_DOCUMENT SEGMENT:_
* * * * * * * * *
The Knewz is a polka band based in Buffalo, New York, which was started in 1990 by Mike Burka, Tom Picciano, and Tommy Wanderlich.  The band plays many original songs, covers of country and rock songs, and also traditional Polish polkas, obereks, and waltzes.

In 2008, The Knewz received two awards from the United States Polka Association: Favorite Recording of the Year, Headlinez, and Favorite Song of the Year, "When I Call Your Name", written by Tommy Wanderlich. Occasionally, fans of the band would bring cue cards with the words to songs on them as Wanderlich would often forget the lyrics. This is believed to have been started by Wisconsin native, Debbie Dunaj.
* * * * * * * * *
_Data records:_
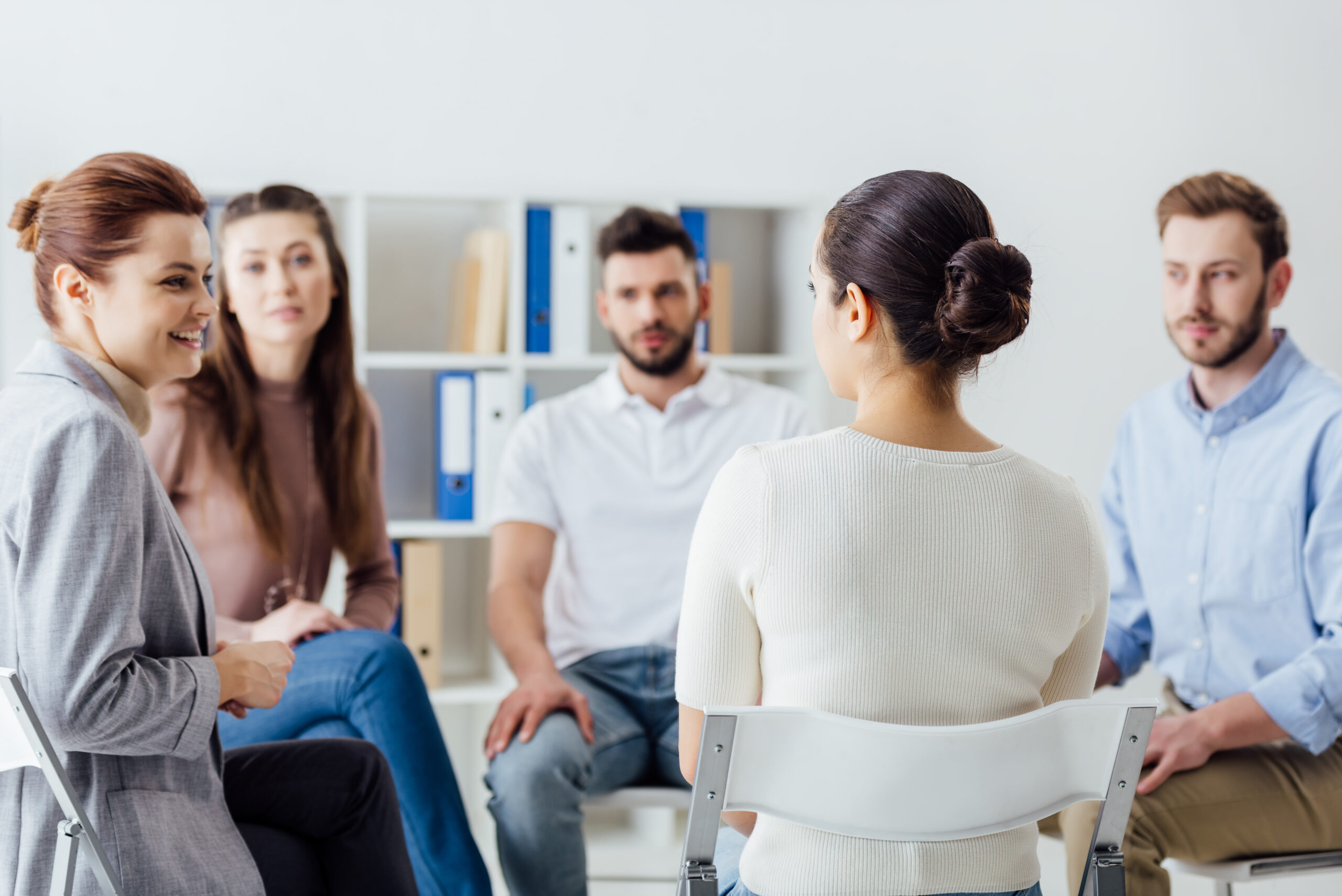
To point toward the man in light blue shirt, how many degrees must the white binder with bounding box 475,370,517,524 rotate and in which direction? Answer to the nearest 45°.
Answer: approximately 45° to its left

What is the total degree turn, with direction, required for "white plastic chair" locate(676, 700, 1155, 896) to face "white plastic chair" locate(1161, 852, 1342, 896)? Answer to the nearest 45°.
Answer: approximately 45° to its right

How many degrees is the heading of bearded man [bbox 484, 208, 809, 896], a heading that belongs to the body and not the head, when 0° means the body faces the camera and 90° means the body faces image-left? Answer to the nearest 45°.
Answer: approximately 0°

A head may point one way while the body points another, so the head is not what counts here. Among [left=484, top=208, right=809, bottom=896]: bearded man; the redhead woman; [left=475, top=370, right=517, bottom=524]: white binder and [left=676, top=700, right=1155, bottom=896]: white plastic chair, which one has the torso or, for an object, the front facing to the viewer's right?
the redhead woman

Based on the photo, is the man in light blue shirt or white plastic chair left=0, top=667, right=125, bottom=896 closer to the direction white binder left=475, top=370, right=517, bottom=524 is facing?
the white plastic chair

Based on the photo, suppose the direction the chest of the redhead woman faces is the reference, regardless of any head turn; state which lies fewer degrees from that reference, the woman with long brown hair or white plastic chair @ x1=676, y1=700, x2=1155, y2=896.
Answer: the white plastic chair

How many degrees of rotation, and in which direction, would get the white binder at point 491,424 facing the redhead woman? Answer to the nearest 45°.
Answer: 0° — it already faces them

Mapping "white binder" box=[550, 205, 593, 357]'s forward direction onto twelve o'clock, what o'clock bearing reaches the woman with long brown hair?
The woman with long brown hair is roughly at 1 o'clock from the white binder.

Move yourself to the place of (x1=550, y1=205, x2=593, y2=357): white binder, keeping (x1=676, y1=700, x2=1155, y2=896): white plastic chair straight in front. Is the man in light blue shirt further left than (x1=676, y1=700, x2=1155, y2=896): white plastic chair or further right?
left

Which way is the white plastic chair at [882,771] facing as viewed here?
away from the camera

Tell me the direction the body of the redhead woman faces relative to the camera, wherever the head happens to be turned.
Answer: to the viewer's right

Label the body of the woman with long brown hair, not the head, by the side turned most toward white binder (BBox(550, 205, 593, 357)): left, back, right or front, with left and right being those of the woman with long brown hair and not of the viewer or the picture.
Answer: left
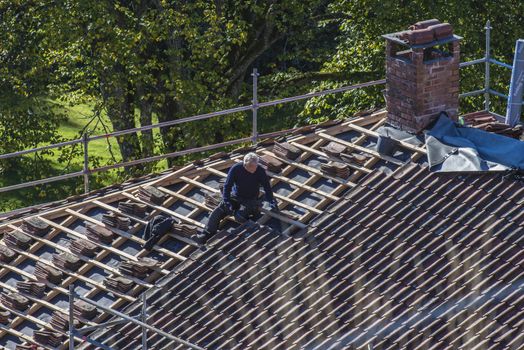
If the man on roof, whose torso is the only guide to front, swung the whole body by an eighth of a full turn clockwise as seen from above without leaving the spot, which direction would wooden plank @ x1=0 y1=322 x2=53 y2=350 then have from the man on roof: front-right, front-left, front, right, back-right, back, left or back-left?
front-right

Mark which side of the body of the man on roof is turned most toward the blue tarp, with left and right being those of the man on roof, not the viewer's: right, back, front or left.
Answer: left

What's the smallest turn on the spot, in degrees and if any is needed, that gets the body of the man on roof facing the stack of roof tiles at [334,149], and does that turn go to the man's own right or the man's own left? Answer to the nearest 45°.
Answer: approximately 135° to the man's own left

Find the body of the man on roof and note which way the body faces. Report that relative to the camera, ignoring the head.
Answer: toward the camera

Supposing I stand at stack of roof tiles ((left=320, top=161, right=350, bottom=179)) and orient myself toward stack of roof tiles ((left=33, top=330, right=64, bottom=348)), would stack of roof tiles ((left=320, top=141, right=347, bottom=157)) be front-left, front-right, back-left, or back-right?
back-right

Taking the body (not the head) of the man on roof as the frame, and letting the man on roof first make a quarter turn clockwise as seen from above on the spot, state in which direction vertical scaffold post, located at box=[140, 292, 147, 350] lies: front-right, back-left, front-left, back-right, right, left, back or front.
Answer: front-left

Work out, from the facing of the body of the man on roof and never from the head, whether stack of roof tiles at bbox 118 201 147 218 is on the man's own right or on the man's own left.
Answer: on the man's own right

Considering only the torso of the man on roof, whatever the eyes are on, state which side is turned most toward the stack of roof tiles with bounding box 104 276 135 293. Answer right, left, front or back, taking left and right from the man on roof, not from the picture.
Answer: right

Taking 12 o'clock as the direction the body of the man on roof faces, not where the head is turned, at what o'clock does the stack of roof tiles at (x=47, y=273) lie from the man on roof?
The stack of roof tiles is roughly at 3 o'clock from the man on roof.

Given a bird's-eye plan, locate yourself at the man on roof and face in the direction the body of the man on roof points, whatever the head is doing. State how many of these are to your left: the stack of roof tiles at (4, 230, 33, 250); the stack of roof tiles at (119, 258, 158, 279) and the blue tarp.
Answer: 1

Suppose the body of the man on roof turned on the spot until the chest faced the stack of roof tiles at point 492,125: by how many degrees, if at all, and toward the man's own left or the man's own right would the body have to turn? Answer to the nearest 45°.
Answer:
* * * * * * * * *
_REQUIREMENT 1:_
Answer these questions using the passage about The Knewz:
(a) In what year was the band started?
(b) Which organization gave the band two awards in 2008?
(c) Who wrote "When I Call Your Name"?
_REQUIREMENT 2:_ Please copy the passage about The Knewz word for word from "The Knewz is" to "obereks, and waltzes.".
_REQUIREMENT 3:_ Write what comes next in the passage about The Knewz polka band, starting after its last sentence.
The data has no connection to the text about The Knewz.

_WRITTEN REPLY 1:_
(a) 1990
(b) The United States Polka Association
(c) Tommy Wanderlich

_WRITTEN REPLY 2:_
The Knewz is a polka band based in Buffalo, New York, which was started in 1990 by Mike Burka, Tom Picciano, and Tommy Wanderlich.  The band plays many original songs, covers of country and rock songs, and also traditional Polish polkas, obereks, and waltzes.

_WRITTEN REPLY 3:_
Recordings

Touring 

Throughout their existence The Knewz has toured most of the northeast and midwestern states. They’ve developed followings in New York, Massachusetts, Pennsylvania, New Jersey, Ohio, Michigan, Illinois and Wisconsin. They’re also a regular booking for most of the major polka festivals held in the U.S. They’ve also performed internationally as the band has participated in several polka cruises that have traveled to Mexico, several countries in Central America and the Caribbean.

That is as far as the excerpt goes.